The Biggest Fish in the World

The Biggest Fish in the World

There’s a difference between book smart and bar smart. You may not be book smart, but this series can make you seem educated and interesting from a barstool. So, belly up, pour yourself a glass of something good, and take mental notes as we look at the largest fish to ever swim the seas.

We’re all about big fish stories here at MeatEater, and we recently came across the biggest one yet. At an estimated 70-plus-feet-long, Leedsichthys problematicus is thought to be larger than any other fish in history. In fact, there are only two living whale species that surpass that astounding size.

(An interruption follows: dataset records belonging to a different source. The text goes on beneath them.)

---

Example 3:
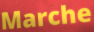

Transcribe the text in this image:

Marche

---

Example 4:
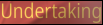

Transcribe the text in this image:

Undertaking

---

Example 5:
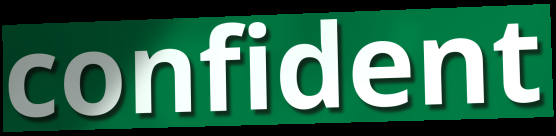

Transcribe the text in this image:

confident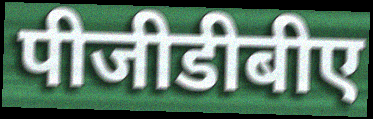
पीजीडीबीएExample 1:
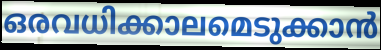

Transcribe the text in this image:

ഒരവധിക്കാലമെടുക്കാൻ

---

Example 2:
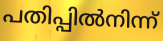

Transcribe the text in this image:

പതിപ്പിൽനിന്ന്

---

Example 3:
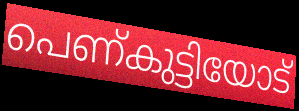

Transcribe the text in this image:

പെണ്കുട്ടിയോട്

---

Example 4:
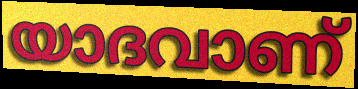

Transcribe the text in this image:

യാദവാണ്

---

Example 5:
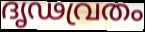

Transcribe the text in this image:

ദൃഢവ്രതംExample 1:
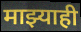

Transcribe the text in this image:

माझ्याही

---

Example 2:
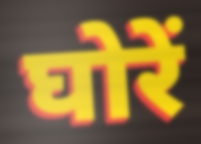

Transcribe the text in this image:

घोरें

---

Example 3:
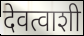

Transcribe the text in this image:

देवत्वाशी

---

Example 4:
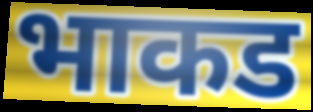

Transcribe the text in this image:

भाकड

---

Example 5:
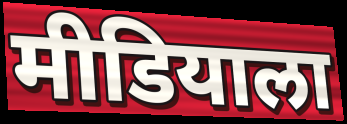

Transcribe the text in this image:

मीडियालाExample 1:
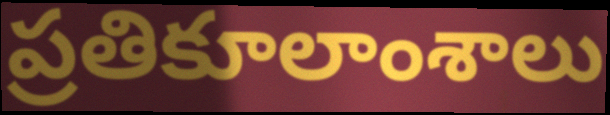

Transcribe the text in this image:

ప్రతికూలాంశాలు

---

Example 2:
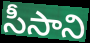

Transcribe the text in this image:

సీసాని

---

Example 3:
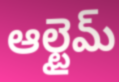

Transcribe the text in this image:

ఆల్టైమ్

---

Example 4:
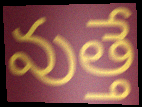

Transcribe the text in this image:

వుత్తే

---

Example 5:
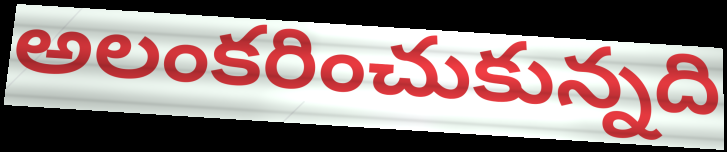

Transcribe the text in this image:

అలంకరించుకున్నది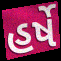
હર્ષે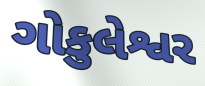
ગોકુલેશ્વરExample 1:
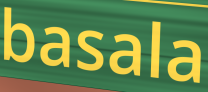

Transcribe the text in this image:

basala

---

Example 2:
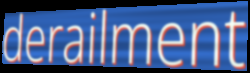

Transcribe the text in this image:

derailment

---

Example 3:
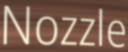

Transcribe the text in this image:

Nozzle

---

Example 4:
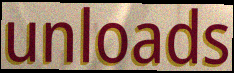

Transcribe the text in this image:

unloads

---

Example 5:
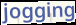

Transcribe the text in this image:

jogging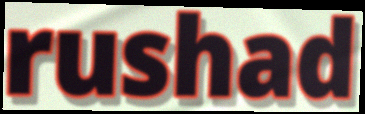
rushad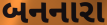
બનનારાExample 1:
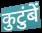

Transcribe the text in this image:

कुटुंबें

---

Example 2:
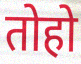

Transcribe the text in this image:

तोहो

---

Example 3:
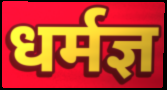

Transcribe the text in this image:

धर्मज्ञ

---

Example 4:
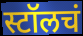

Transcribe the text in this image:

स्टॉलचं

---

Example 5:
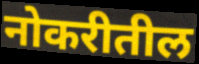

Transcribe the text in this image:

नोकरीतील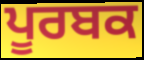
ਪੂਰਬਕ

Now, before you go spooling up the 10-ton-test, you should know these incredible fish went extinct in the late Jurassic Period (about 155 million years ago). Remains of L. problematicus were discovered in the 1880s by British fossil collector Alfred Leeds, hence Leeds-ichthys, or “Leeds’ fish.” The species name, problematicus, derives from the difficulty of reassembling thousands of fossilized bone fragments and classifying the animal when complete.

Problematicus is thought to be a member of the Pachycormid family, an early branch of the bony fishes we know today. If that taxonomy is correct, it would make bowfin the closest living relative. But problematicus’ skeleton included a lot of cartilage and hollow bones that disappeared or were crushed over millions of years underground, leaving us with only fragmented, “problematic” remains. The largest of the 70-plus specimens discovered, known as the “Big Meg,” filled 20 museum drawers with its bones—more than 10,000 fragments from the tail alone. As such, the exact shape of the skeleton is not fully understood, leading to a great deal of disagreement over the facial structure and actual length.

Some early scientists posited that they could reach beyond 100 feet, while others suggest only 36. Current estimates hypothesize a maximum length around 54 feet, though some researchers insist the fish must have been longer.

One can only assume that those researchers are also anglers.

As with most modern marine monsters, problematicus was a filter feeder specializing in plankton and krill. Analyses of the specimens found in Germany, France, England, and Chile have revealed a large proportion of nutrients derived from microinvertebrates. It also appears from the fossil remains that the fish possessed large and expandable gill baskets and hyomandibula, allowing them to take in and filter massive amounts of sea water.

It would have taken a really tiny lure or fly attached to really, really heavy line to tangle with this massive fish. That seems like a particularly tricky rig to set up, and we’re not sure these fish even existed concurrently with humans, so the possibility of an actual fisherman every tangling with one of these beasts seems slim, at best. But when have we ever let details like plausibility get in the way of a good fishing story?